What the Brits did to Turing was horrendous yes, but you have to realize homosexuality was never a defining part of his life. Math and computation were. He even wrote about the lucidity that came with having no sexual distractions as a boon.
It's the same with a film like Good Will Hunting. I loved this film when I first saw it in high school and still do. But Will's character is a physical contradiction. He's a libarts major's self-insert, only with the IQ turned up to 200. He's interested in all the arts and social sciences like a 19th century renaissance man. Math is just a minor hobby to him that he happens to be good at. No it's even less than that. You can feel the writers' disdain for math geeks when Will talks about solving hard problems for the NSA or MIT as being a 'pencil pusher'. When you're as mathematically gifted as a von Neumann or a Ramanujan, the analytical becomes your life. Hell, even a mere 130 IQ physicist or mathematician seeks higher meaning in the world of numbers. But the libarts guys can't or refuse to get it. "No no no he's wrong there's more to life than numbers you need to go out and find a girl that's the highest meaning."

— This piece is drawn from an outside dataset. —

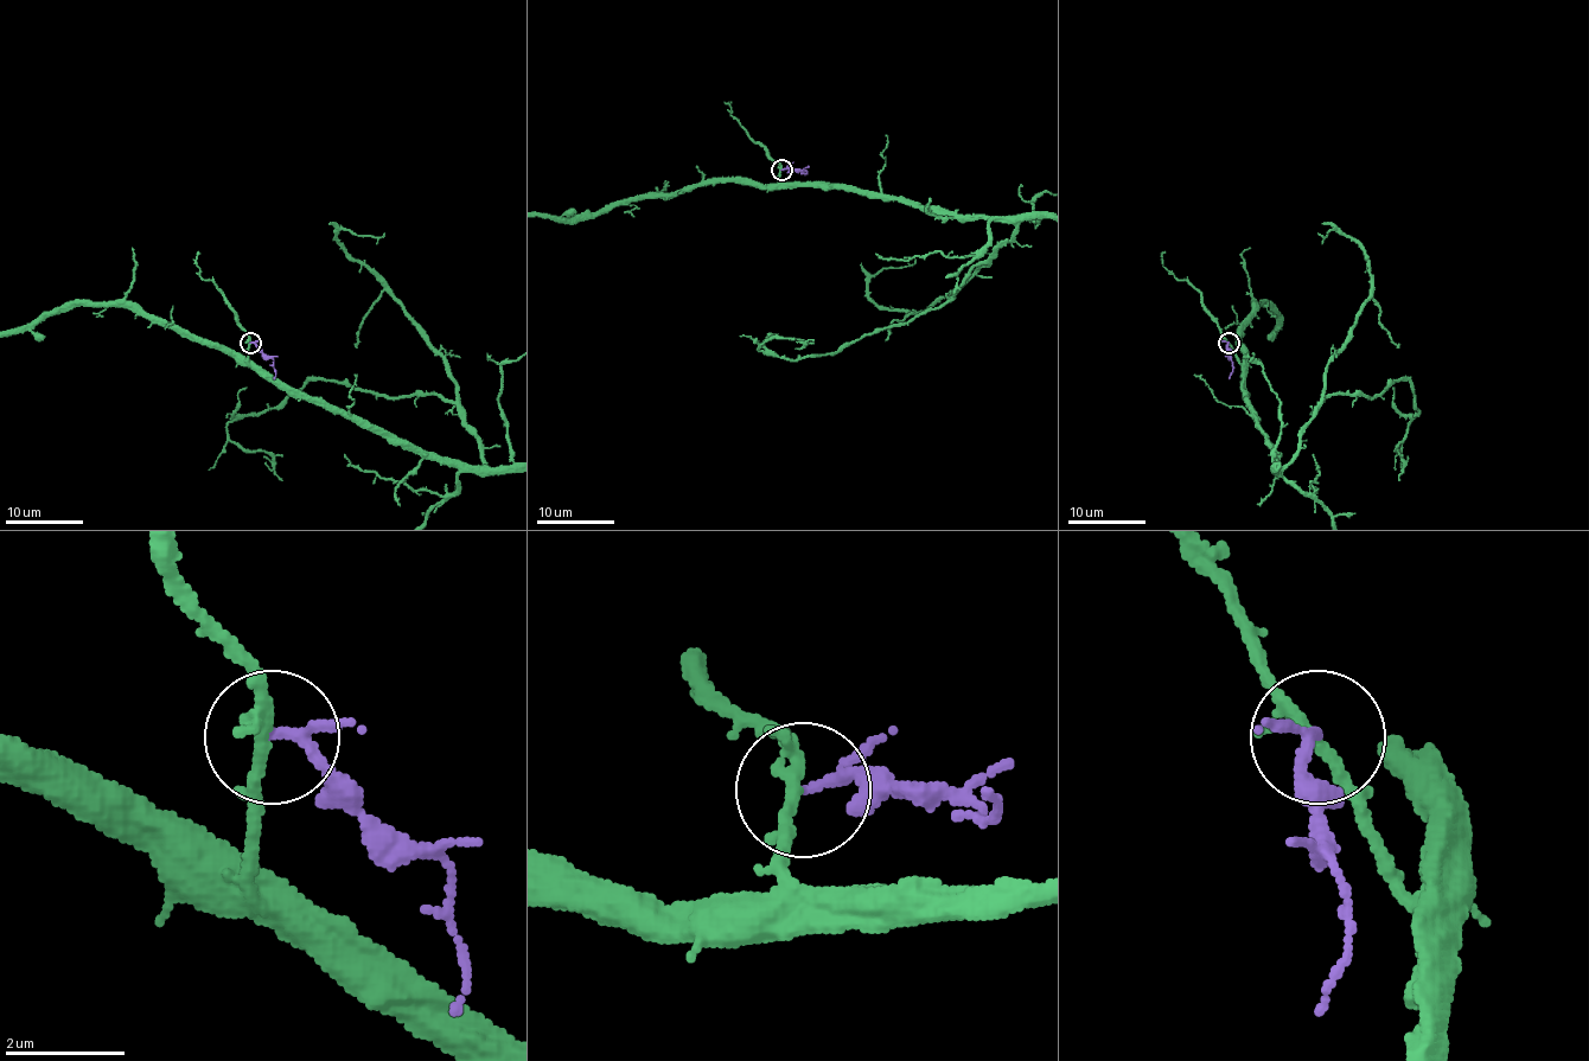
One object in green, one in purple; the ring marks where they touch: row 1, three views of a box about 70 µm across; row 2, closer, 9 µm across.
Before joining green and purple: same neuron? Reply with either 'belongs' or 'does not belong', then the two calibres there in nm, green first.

Wolfram wrote in Murray Gell-Mann's obituary that both Gell-mann and Feynman advised him to find an English wife because "they know how to cope". The idea being that American women, so changed by the sexual revolution, would not stand for a man who's career is more important than they are. And Feyman was supposed to be the most sociable of the nerds. Oppenheimer wrote in his Manhattan Project letter of recommendation that Feynman was "extremely normal in all respects", ie not on the spectrum like every other physicist.